If any provision here of shall at any time be held to be void, invalid or unenforceable, such provision shall be construed as severable and shall not in any way affect or render void, invalid or unenforceable any other provision of this Agreement, and this Agreement shall be carried out as if such void, invalid or unenforceable provision were not part of this Agreement.
L. ACTION LIMIT
The customer and SCS agree that any cause of action arising out of or related to SCS Services must commence within one (1) year after the cause of action arose; otherwise, such cause of action is permanently waived and barred.
M. NO WAIVER
No waiver on the part of SCS to exercise, and no delay in exercising, any right, power or provision hereunder shall operate as a waiver thereof, nor shall any single or partial exercise of any right, power or provisions hereunder preclude the exercise of that or any other right, power or provisions.
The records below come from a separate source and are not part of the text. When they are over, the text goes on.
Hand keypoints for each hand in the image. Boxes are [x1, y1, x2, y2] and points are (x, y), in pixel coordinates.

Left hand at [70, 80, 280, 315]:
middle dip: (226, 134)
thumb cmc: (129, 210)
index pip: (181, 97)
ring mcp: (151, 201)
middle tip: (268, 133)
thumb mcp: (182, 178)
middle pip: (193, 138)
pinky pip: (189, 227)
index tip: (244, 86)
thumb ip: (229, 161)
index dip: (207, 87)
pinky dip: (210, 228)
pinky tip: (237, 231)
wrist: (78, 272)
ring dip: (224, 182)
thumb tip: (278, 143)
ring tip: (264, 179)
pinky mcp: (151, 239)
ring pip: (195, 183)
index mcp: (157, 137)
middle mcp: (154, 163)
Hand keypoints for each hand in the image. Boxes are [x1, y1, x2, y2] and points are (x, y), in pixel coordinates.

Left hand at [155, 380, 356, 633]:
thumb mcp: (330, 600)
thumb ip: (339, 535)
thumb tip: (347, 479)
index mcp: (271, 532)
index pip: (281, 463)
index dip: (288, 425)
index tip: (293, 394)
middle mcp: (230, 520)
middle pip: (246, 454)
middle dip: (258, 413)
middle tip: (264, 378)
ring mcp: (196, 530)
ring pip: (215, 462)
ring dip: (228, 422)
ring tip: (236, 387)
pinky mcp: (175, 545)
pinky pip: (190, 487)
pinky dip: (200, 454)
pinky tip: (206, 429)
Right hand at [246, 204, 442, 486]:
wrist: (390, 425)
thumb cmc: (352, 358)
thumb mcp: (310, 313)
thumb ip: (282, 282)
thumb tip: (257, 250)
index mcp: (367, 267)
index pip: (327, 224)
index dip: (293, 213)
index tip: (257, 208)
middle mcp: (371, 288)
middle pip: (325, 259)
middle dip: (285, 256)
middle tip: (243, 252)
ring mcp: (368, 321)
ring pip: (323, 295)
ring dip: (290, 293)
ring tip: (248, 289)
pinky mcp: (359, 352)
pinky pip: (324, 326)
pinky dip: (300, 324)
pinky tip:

The headings in this Agreement are for convenience only and shall not affect the meaning or interpretation of this agreement or any provision thereof.
O. ENTIRE AGREEMENT
This Agreement contains the entire understanding of the parties with respect to the subject matter hereof and supersedes all prior and contemporaneous agreements and understandings, whether oral or written, relating to the subject matter hereof.
P. GOVERNING LAW
This Agreement shall be governed by and construed in accordance with the laws of Switzerland.
The exclusive jurisdiction in any case is Reinach, Switzerland.